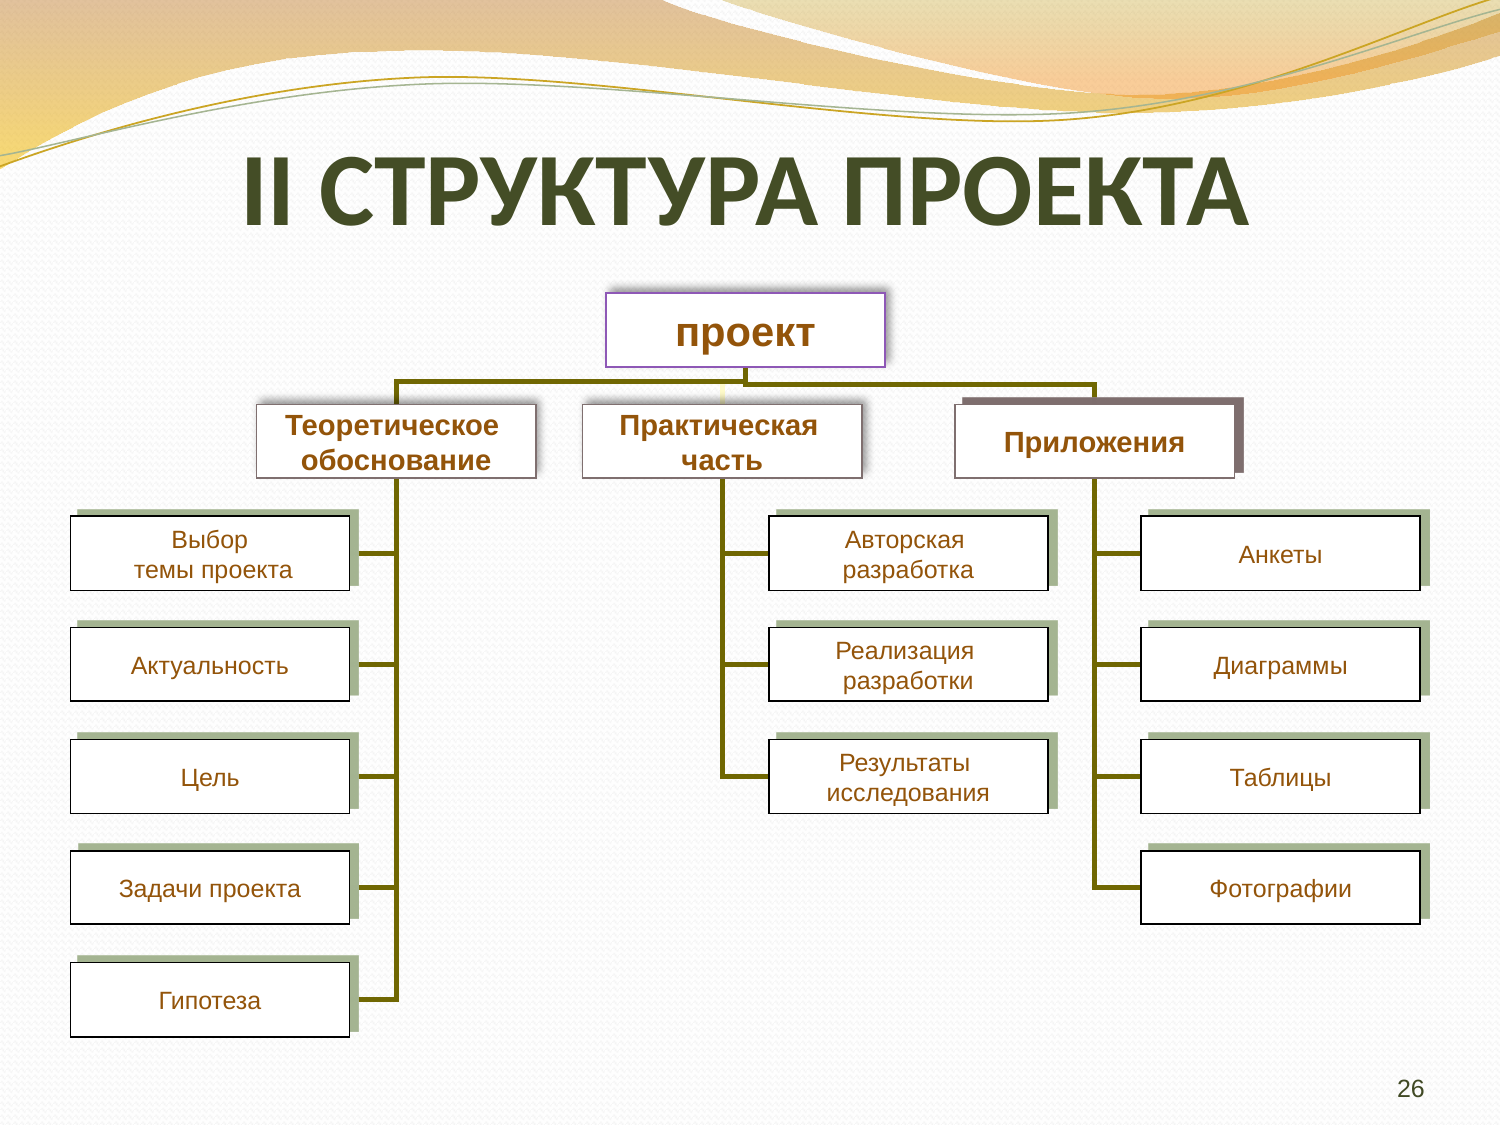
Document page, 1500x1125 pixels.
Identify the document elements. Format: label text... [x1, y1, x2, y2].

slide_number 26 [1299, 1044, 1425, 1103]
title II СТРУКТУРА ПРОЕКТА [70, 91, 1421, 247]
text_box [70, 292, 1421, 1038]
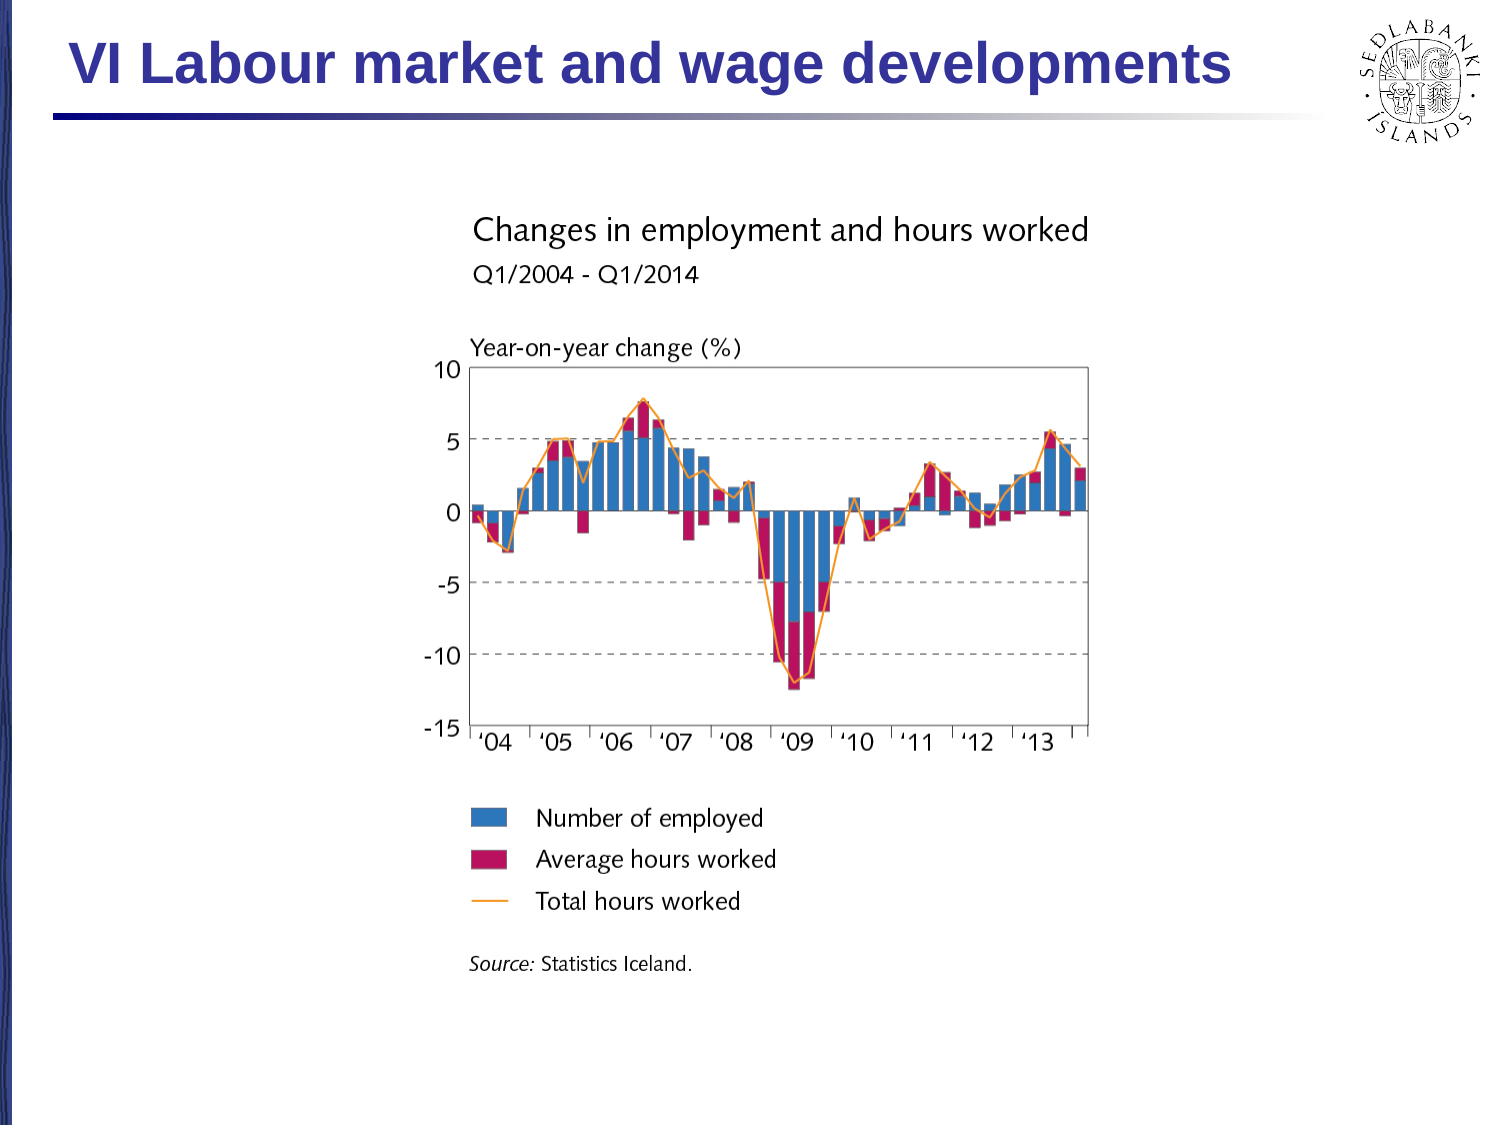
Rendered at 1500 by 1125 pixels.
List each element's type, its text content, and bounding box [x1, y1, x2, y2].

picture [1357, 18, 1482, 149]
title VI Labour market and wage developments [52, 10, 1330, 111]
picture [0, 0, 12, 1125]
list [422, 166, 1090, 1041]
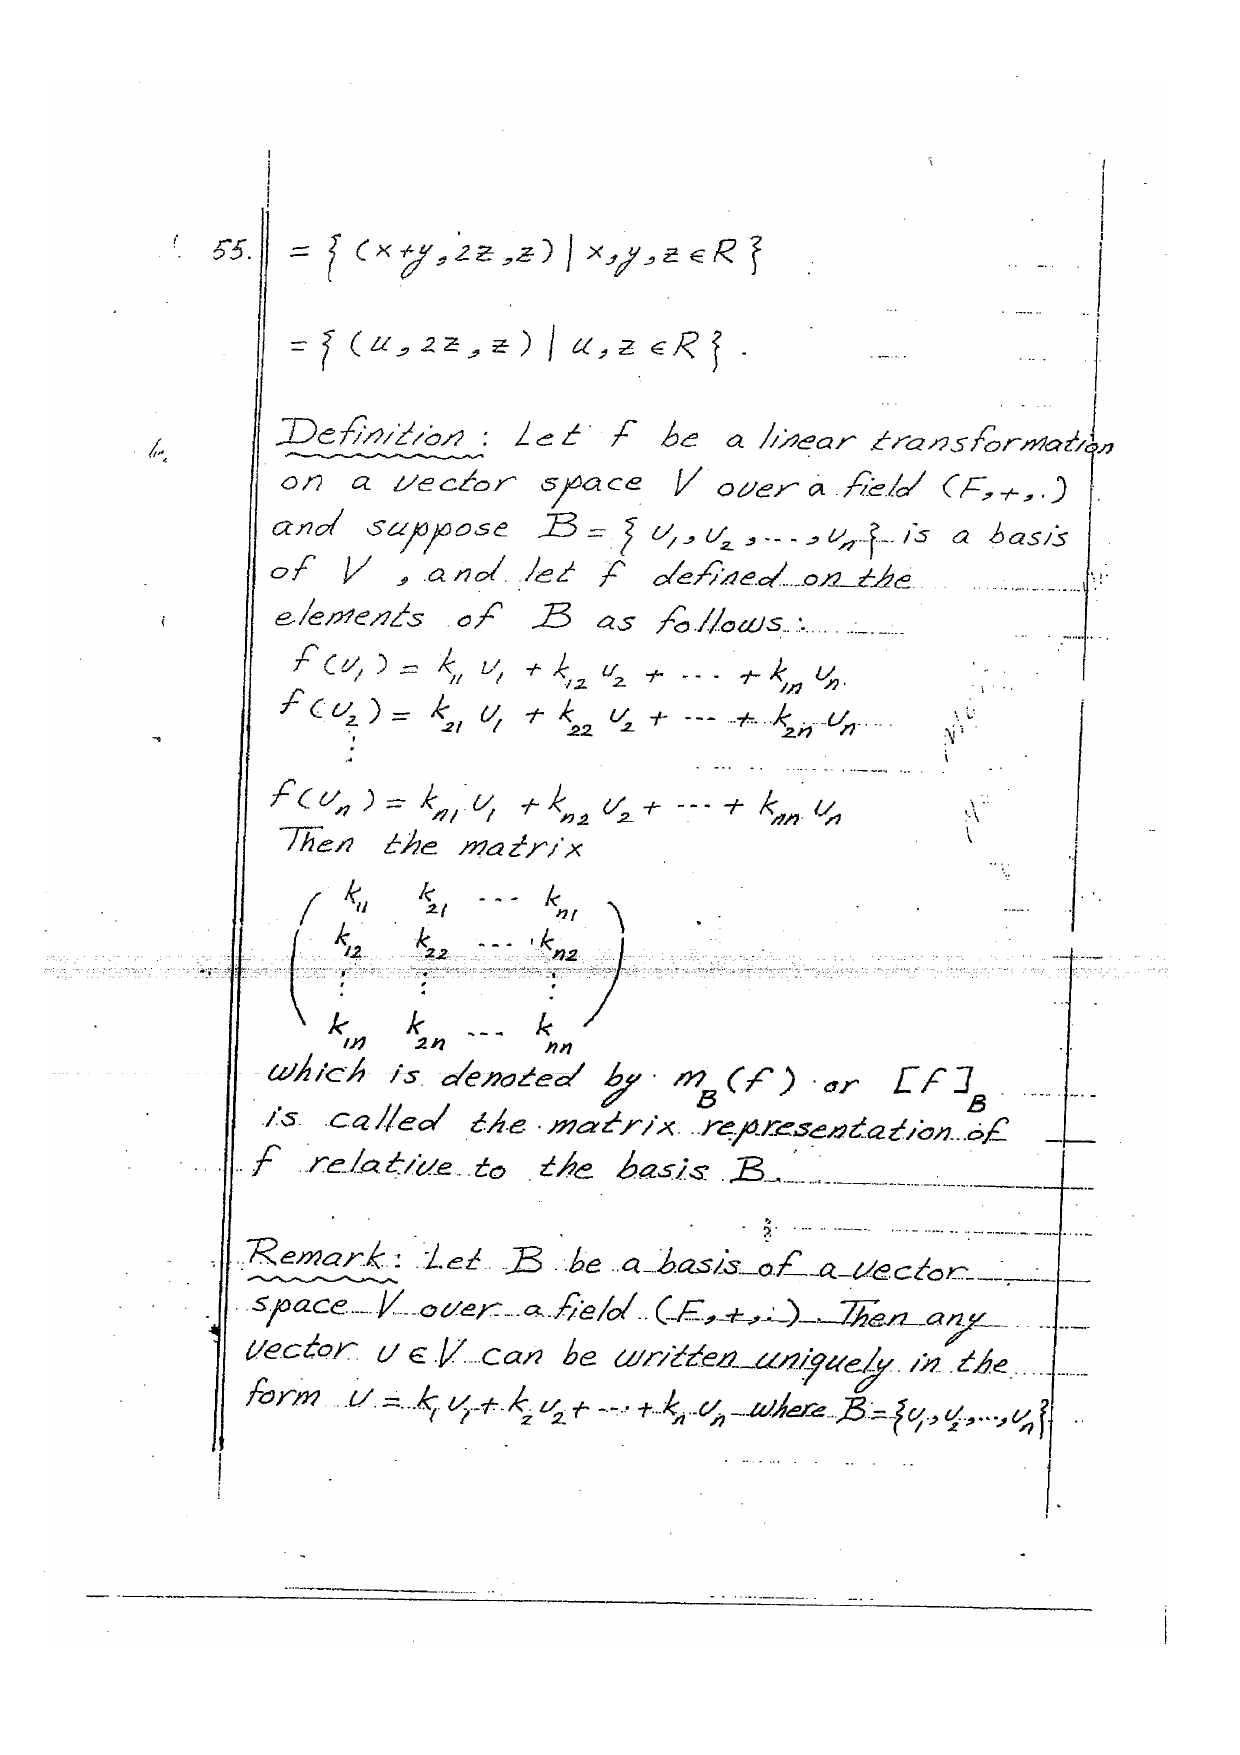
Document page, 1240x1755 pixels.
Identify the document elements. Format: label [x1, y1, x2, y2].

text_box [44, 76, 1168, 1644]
------------------------------------------------------------------------
* WHAT TO PRODUCE: Whenever a line in the records contains the word "page", copy that line.

* EXERCISE ANSWER:
Document page, 1500x1125 pixels.
Document page, 1240x1755 pixels.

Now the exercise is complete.